> _Problem to work on_
Copy the stretch from the start of the material through the line containing "The Post City", with "Next Article" replaced by "Read Next" and everything else unchanged.

*** Opening of The data ***

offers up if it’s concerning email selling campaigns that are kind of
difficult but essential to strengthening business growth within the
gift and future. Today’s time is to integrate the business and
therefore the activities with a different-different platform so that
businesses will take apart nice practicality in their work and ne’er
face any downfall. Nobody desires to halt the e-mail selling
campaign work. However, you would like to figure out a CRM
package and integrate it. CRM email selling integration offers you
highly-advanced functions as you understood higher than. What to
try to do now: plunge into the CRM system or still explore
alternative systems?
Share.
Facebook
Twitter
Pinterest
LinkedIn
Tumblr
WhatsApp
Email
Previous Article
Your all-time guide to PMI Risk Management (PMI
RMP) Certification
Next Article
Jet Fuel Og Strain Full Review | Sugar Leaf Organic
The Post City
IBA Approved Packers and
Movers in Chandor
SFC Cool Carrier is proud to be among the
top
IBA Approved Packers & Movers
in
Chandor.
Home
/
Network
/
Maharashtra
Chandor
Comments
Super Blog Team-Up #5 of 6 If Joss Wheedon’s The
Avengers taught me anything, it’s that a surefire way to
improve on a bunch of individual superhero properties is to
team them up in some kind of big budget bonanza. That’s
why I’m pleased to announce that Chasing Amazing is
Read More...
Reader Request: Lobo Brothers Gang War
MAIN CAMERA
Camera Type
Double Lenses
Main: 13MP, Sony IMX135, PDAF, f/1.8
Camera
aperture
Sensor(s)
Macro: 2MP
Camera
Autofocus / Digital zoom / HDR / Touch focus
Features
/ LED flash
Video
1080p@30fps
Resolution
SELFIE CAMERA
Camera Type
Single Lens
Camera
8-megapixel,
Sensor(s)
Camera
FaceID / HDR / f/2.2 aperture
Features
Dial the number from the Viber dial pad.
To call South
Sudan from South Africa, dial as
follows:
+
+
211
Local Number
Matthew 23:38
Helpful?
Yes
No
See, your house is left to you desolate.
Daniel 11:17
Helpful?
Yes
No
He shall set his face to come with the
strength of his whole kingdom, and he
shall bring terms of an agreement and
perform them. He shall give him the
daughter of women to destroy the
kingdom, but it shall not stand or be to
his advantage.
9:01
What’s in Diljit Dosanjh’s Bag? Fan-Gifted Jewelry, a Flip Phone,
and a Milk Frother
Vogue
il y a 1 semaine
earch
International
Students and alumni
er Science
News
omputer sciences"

*** Close of The data ***

> _Answer box_
offers up if it’s concerning email selling campaigns that are kind of
difficult but essential to strengthening business growth within the
gift and future. Today’s time is to integrate the business and
therefore the activities with a different-different platform so that
businesses will take apart nice practicality in their work and ne’er
face any downfall. Nobody desires to halt the e-mail selling
campaign work. However, you would like to figure out a CRM
package and integrate it. CRM email selling integration offers you
highly-advanced functions as you understood higher than. What to
try to do now: plunge into the CRM system or still explore
alternative systems?
Share.
Facebook
Twitter
Pinterest
LinkedIn
Tumblr
WhatsApp
Email
Previous Article
Your all-time guide to PMI Risk Management (PMI
RMP) Certification
Read Next
Jet Fuel Og Strain Full Review | Sugar Leaf Organic
The Post City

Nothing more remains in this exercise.